• Consigne 1
Transcris sous forme de liste JSON de chaînes, une chaîne par ligne et sans les lignes vides, le listing depuis sa première ligne jusqu'à la ligne contenant « Does any single », celle-ci comprise.

• Extrait du texte
§

13. Cette séquence motivée par des proverbes espagnols offre une rare explication du motif d’un chat qui égratigne ceux qui les caressent : il est à l’aise sous la main d’une personne aimée, mais il supporte mal la sollicitation des étrangers insensibles aux signes de ses embarras. À d’autres moments du texte, le narrateur décrit comment le chat exprime ses « joie » et « satisfaction » avec des détails également rares (p. 87-88, 192-193). L’auteur semble avoir prêté une véritable attention aux comportements des chats familiers, observés sans doute chez Mme de Virieu la dédicataire, qui avait un chat selon la préface, ou même chez lui-même. Il n’est peut-être pas anodin que le conte enchâssé occupant plus de trente pages, intitulé « Le langage des mains », concerne aussi l’expression corporelle des sentiments (p. 145-181). En tout cas, Alluis soutient une idée, assez audacieuse et paradoxale à son époque, selon laquelle le chat connaît l’affection et sait l’exprimer, tout comme le chien.

§

• Données à examiner
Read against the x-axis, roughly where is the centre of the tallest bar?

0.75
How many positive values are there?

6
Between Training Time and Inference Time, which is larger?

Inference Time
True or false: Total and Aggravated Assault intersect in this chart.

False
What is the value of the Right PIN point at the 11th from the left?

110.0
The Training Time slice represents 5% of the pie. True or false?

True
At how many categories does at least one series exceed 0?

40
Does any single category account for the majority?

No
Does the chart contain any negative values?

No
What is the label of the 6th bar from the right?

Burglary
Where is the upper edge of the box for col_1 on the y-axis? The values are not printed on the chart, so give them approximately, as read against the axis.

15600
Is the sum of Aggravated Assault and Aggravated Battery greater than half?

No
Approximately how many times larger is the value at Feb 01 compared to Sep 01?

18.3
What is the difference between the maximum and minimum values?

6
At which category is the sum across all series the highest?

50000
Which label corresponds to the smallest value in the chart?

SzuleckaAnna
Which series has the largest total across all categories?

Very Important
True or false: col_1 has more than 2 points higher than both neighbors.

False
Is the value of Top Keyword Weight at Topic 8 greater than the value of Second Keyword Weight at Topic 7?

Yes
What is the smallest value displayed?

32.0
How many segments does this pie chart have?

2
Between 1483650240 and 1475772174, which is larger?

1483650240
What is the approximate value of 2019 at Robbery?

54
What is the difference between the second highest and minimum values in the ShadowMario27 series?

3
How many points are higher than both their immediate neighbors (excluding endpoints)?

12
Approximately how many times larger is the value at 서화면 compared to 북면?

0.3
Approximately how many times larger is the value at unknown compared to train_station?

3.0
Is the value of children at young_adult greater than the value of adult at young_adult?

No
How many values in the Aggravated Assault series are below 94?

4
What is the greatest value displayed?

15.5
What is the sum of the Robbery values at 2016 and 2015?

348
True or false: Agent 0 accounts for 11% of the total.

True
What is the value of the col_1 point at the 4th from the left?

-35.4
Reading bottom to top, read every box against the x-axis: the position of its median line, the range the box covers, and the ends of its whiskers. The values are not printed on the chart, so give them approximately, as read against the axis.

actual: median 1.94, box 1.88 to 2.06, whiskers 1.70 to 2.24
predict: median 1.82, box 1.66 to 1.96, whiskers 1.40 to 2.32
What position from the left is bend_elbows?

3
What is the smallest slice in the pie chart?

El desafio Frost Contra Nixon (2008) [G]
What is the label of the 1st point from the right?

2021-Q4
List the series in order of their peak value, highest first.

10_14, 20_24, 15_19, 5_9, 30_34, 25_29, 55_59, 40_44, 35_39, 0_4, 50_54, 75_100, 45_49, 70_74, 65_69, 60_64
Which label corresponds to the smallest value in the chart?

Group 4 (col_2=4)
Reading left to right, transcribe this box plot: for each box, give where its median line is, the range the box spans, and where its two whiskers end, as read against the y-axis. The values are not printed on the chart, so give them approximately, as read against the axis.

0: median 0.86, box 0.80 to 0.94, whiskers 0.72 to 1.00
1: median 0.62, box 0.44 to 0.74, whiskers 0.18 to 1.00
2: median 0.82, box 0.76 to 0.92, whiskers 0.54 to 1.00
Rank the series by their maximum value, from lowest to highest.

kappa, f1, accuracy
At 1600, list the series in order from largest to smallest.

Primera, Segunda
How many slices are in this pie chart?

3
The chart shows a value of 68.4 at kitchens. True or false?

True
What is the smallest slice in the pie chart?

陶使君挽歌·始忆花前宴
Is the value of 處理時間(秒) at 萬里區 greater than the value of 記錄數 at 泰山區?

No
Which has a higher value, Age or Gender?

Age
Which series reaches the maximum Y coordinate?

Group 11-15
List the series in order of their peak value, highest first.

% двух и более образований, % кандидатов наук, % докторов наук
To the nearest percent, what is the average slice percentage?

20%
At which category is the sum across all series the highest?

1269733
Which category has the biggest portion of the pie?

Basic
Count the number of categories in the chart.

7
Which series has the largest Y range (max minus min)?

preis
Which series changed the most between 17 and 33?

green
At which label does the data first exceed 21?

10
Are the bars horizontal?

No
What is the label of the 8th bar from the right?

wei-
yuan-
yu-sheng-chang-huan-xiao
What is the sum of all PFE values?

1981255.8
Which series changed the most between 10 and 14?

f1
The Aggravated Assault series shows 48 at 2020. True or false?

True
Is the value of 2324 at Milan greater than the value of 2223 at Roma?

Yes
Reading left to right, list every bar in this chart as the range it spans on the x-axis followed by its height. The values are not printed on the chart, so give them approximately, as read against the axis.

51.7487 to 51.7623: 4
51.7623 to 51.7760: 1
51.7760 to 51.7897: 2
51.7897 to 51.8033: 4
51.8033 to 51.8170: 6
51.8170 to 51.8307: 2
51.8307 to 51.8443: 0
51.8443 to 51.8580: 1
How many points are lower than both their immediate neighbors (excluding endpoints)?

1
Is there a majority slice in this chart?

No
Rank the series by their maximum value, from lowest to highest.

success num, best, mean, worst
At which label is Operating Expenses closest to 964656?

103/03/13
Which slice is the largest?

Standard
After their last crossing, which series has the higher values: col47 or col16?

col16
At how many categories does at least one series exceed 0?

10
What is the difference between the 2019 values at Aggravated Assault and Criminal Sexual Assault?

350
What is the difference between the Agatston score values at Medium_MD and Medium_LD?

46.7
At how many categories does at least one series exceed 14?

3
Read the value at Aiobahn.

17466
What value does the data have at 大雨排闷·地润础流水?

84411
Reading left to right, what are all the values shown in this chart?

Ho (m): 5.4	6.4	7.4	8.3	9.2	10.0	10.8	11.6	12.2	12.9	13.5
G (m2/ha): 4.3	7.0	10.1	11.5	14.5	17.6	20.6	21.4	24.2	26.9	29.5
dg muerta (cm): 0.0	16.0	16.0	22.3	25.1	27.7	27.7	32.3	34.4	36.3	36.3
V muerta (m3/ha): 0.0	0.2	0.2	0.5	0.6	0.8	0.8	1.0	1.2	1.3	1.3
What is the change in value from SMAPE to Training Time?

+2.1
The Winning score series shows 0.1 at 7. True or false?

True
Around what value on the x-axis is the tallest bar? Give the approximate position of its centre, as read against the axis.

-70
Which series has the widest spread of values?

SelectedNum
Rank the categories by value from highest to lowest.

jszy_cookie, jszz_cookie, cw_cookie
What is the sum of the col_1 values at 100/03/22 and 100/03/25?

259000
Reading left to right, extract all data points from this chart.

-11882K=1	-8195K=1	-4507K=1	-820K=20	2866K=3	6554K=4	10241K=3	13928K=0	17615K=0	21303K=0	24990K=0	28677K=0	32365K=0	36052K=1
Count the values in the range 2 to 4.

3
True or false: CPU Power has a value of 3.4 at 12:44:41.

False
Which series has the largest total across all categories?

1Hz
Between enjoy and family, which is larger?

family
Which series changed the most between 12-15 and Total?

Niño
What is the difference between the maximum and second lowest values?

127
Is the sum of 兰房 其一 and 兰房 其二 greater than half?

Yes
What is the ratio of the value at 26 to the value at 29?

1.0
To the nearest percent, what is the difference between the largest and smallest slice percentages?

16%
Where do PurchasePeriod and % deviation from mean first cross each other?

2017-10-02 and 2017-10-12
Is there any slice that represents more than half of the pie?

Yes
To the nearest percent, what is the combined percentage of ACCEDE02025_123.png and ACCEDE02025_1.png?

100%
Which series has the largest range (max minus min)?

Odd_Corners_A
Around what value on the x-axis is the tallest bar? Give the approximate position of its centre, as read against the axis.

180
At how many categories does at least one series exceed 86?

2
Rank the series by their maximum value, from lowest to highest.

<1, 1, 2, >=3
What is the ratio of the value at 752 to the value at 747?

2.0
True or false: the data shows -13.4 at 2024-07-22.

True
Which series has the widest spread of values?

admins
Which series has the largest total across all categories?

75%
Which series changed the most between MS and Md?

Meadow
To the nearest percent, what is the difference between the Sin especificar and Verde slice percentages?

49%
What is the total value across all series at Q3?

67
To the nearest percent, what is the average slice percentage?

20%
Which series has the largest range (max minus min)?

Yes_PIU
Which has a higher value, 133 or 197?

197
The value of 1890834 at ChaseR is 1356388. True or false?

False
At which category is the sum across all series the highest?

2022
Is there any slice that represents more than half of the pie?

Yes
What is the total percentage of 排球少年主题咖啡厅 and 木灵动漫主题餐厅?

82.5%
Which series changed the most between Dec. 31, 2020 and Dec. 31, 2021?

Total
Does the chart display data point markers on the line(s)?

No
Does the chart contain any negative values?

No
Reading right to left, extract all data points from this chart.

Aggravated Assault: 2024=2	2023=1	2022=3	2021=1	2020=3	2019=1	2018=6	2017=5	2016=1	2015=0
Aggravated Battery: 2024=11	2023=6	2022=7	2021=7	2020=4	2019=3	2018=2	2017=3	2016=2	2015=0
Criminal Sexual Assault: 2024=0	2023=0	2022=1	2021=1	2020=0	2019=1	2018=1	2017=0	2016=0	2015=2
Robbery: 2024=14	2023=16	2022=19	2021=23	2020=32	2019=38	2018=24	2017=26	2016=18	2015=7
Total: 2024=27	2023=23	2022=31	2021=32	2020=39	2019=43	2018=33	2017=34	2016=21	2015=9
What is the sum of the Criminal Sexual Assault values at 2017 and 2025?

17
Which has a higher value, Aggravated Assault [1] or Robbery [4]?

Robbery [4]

§

• Consigne 2
D'après l'extrait sur le chat, quel est le titre du conte enchâssé qui occupe plus de trente pages ?

• Corrigé 1
[
  "Read against the x-axis, roughly where is the centre of the tallest bar?",
  "0.75",
  "How many positive values are there?",
  "6",
  "Between Training Time and Inference Time, which is larger?",
  "Inference Time",
  "True or false: Total and Aggravated Assault intersect in this chart.",
  "False",
  "What is the value of the Right PIN point at the 11th from the left?",
  "110.0",
  "The Training Time slice represents 5% of the pie. True or false?",
  "True",
  "At how many categories does at least one series exceed 0?",
  "40",
  "Does any single category account for the majority?"
]

• Corrigé 2
« Le langage des mains »